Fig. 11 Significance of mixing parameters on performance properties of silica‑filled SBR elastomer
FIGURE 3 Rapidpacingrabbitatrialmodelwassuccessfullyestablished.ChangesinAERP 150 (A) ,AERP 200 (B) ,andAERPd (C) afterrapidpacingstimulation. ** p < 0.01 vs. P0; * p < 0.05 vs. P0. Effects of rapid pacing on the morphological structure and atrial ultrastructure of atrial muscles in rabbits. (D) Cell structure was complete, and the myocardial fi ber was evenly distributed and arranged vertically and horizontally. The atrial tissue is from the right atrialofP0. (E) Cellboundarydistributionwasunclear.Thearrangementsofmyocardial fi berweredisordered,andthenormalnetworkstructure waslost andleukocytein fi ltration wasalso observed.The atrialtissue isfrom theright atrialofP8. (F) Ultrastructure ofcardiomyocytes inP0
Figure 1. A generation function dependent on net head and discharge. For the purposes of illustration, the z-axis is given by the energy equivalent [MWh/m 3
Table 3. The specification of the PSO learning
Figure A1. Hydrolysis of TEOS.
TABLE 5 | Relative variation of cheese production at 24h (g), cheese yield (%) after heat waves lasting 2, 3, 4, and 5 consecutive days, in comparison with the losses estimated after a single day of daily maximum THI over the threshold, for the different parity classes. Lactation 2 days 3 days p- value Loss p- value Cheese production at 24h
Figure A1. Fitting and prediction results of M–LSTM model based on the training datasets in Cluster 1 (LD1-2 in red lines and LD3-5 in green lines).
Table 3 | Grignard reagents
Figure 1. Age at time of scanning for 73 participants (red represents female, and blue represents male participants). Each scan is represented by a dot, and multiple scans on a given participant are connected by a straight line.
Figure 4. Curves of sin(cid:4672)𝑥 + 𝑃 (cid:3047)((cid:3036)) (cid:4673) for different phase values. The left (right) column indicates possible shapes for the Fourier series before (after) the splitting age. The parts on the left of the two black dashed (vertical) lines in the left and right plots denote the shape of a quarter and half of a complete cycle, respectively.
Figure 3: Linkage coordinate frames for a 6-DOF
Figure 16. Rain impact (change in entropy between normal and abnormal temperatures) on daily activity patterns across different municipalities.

○ ○ ○

* [Assignment]
Where the line with "TABLE 5 | Relative" ends, your copy should end too; please return exactly the lines from the first line of the data through it.

* [Written solution]
Fig. 11 Significance of mixing parameters on performance properties of silica‑filled SBR elastomer
FIGURE 3 Rapidpacingrabbitatrialmodelwassuccessfullyestablished.ChangesinAERP 150 (A) ,AERP 200 (B) ,andAERPd (C) afterrapidpacingstimulation. ** p < 0.01 vs. P0; * p < 0.05 vs. P0. Effects of rapid pacing on the morphological structure and atrial ultrastructure of atrial muscles in rabbits. (D) Cell structure was complete, and the myocardial fi ber was evenly distributed and arranged vertically and horizontally. The atrial tissue is from the right atrialofP0. (E) Cellboundarydistributionwasunclear.Thearrangementsofmyocardial fi berweredisordered,andthenormalnetworkstructure waslost andleukocytein fi ltration wasalso observed.The atrialtissue isfrom theright atrialofP8. (F) Ultrastructure ofcardiomyocytes inP0
Figure 1. A generation function dependent on net head and discharge. For the purposes of illustration, the z-axis is given by the energy equivalent [MWh/m 3
Table 3. The specification of the PSO learning
Figure A1. Hydrolysis of TEOS.
TABLE 5 | Relative variation of cheese production at 24h (g), cheese yield (%) after heat waves lasting 2, 3, 4, and 5 consecutive days, in comparison with the losses estimated after a single day of daily maximum THI over the threshold, for the different parity classes. Lactation 2 days 3 days p- value Loss p- value Cheese production at 24h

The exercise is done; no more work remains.